Victoria era la imagen de la perfección. Tenía los cabellos oscuros y un par de ojos castaños intensos que Evelyn sabía que no venían de su linaje. Eran los ojos de él. Toda vez que miraba para la hija, Evelyn sentía un apretón en el pecho, una mezcla de gratitud y una curiosidad latente que ella intentaba enterrar.

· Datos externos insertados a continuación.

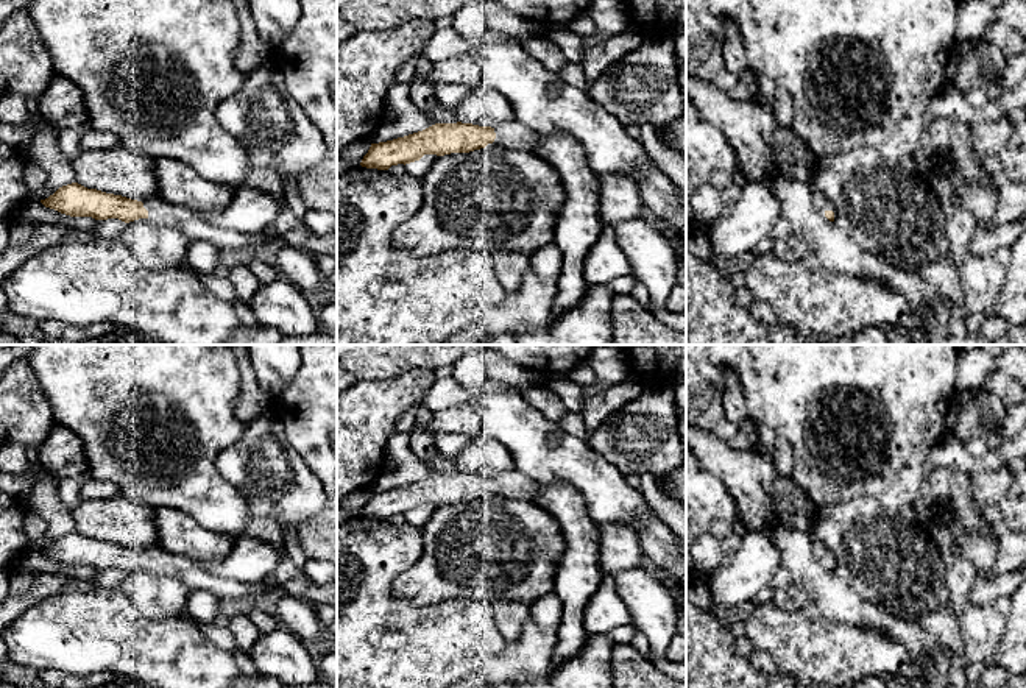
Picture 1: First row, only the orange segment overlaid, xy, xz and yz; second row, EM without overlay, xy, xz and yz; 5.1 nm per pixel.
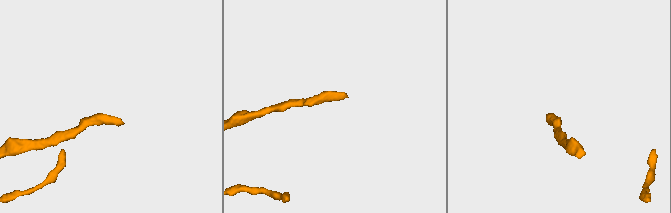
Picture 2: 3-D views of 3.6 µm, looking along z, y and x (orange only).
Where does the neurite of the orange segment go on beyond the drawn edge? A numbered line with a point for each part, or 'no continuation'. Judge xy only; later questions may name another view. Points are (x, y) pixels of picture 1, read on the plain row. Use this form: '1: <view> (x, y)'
1: xy (162, 562)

Ahora, tres años después del escándalo que la hizo cruzar el océano, Evelyn Moore estaba de vuelta al Aeropuerto JFK. Ella no era más la joven vulnerable que huyera en harapos. Ella era una mujer formada, experimentada y resiliente. A su lado, Cristina cargaba las maletas con una sonrisa alentadora. Y, en sus brazos, Evelyn sostenía a Victoria, que ahora tenía dos años y observaba el movimiento frenético de Nueva York con curiosidad.
Evelyn respiró hondo el aire helado de la ciudad. Ella estaba lista para enfrentar al padre, enfrentar el pasado y, si necesario, enfrentar al mundo. Lo que ella no sabía era que, en algún lugar de aquella misma isla de Manhattan, un hombre llamado Alexander Carter aún cerraba los ojos todas las noches intentando encontrar el rostro de la mujer que olía a flor de naranjo.
El destino, que un día los uniera en un laberinto de vidrio y fuego, estaba a punto de cruzar sus caminos nuevamente. Pero esta vez, había una pequeña Victoria en medio del camino.